Фыркает, укладывая мне руки на бедра – я сижу у него на животе, изогнувшись, примеряясь – где бы начать резать.
- Я неплохо рисую… - откуда только растерянность в голосе.
- Я знаю, - кивает. Успокаивать меня, что ли, вздумал?
Самым острием скальпеля провожу по коже, оставляя даже не надрез, а чуть краснеющую полоску. Полукруглые изгибы заглавной J даются мне нелегко, но я предельно сосредоточен, я не отвлекаюсь даже на чуть сжимающиеся в предвкушении боли пальцы на моих бедрах, и почти не подглядываю за подрагивающими опущенными ресницами. Зато прекрасно слышу дыхание – настороженное, недоверчивое.

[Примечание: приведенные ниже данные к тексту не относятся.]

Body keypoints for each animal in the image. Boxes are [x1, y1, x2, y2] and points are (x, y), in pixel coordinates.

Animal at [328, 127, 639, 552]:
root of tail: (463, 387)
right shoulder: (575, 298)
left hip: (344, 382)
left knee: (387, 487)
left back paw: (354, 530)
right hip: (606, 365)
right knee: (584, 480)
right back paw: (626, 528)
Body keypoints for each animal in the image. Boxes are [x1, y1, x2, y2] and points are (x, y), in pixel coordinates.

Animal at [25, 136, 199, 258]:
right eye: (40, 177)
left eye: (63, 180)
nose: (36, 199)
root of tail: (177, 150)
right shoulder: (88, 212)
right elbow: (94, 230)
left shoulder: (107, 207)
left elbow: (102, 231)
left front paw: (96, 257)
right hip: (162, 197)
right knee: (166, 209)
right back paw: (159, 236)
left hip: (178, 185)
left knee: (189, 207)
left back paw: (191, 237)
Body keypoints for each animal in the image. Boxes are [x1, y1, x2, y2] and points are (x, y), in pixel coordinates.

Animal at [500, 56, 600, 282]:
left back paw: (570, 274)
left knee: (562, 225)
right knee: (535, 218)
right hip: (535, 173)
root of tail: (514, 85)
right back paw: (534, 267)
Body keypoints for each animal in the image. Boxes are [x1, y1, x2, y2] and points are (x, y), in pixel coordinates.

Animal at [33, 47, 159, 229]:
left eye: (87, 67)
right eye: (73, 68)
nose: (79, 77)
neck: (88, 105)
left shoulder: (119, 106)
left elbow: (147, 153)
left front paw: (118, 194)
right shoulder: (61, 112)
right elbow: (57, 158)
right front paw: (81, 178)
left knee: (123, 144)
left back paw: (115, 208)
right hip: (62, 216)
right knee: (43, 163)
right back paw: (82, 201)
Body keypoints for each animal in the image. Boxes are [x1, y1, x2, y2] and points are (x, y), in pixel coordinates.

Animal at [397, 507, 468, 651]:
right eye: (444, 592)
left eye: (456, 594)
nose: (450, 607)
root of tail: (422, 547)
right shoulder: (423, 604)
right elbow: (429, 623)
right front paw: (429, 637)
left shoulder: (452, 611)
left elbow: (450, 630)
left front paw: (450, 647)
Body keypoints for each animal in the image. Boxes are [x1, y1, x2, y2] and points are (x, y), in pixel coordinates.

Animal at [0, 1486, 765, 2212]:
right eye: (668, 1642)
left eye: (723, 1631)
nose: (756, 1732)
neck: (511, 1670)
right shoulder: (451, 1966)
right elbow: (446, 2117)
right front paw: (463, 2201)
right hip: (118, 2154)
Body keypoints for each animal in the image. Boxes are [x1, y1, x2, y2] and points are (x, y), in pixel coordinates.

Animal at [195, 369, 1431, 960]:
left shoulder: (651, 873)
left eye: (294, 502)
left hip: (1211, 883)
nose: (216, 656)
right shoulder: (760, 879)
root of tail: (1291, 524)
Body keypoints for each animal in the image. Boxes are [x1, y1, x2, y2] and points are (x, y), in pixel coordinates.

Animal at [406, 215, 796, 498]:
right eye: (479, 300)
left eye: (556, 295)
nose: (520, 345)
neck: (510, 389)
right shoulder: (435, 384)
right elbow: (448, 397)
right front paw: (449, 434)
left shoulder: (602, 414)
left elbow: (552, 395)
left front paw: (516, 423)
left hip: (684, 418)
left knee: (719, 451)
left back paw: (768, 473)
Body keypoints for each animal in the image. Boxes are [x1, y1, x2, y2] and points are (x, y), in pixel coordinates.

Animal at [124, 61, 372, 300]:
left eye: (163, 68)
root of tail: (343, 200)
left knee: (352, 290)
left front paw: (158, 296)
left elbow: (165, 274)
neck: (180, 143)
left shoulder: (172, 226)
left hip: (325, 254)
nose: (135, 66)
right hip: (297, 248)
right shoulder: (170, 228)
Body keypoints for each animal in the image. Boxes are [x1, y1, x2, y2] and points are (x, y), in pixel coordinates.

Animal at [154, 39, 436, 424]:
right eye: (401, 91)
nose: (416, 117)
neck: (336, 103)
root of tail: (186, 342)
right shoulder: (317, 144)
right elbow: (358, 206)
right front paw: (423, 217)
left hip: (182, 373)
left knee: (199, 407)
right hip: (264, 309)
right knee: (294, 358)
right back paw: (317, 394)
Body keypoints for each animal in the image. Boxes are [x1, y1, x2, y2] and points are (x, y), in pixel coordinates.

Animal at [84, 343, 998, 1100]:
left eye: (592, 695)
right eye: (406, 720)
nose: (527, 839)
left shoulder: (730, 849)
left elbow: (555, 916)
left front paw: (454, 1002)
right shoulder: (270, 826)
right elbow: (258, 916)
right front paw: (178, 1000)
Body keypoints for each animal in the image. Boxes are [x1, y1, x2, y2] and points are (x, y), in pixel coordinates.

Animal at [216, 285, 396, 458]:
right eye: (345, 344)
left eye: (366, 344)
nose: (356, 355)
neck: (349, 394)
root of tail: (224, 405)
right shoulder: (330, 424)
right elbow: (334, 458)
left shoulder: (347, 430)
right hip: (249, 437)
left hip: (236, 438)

Первая буква выходит преотлично. Вторая проще – четыре стилизованных скрещенных кинжала в виде буквы М. Немного старомодно, конечно, но в этом определенно присутствует стиль. Выводится поверх первой - заканчиваю «набросок».
- Себ…
- В первый раз слышу в твоем голосе такое сомнение… Мне это льстит.
- Иди к черту. Надеюсь, это будет действительно больно.
Судорожно вспоминаю все, что читал. Черт, надо было хоть видео какое посмотреть. Резать под острым углом, равномерно. Черт. Это почти что паника – скальпель замирает в полудюйме от кожи, и я вижу, как трясется мелкой дрожью лезвие. Просто бездумно резать – это одно, а вот эти вот художества, с человеком на них согласным – это совсем другое.
Украдкой поднимаю взгляд на полковника. Он смотрит на меня с каким-то странным выражением удовлетворенного любопытства. Судорожно пытаюсь оттянуть момент, когда скальпель взрежет податливую плоть, оставляя на тигре клеймо, отметину, от которой он никогда уже не сможет избавиться.
- Джим. Тебе что, нужно, чтобы я сопротивлялся? Извини, я тебе шею могу свернуть случайно.
- Нет. Просто… это немного необычно. Лежи тихо.
Сжимаю тонкую ручку скальпеля.
И тут накатывает…
Не знаю почему – с моими «отклонениями» сложно определить с какого края меня накроет. Просто в какой-то момент я начинаю видеть только подсохшую кровь на ключице; длинную, с неровными краями, подсыхающую рану на ребрах и светло-багровый контур собственной монограммы на груди снайпера – немного выше соска, небольшой узор, примерно в два с половиной дюйма.
Я держу свои ножи и скальпели идеально заточенными, поэтому кожа податливо прогибается под давлением – всего на миг, и тут же будто разрывается – как мне и нужно было, под углом, лезвие впивается в плоть и рука сама делает прямой, идеально прямой росчерк, останавливаясь на изгибе линии.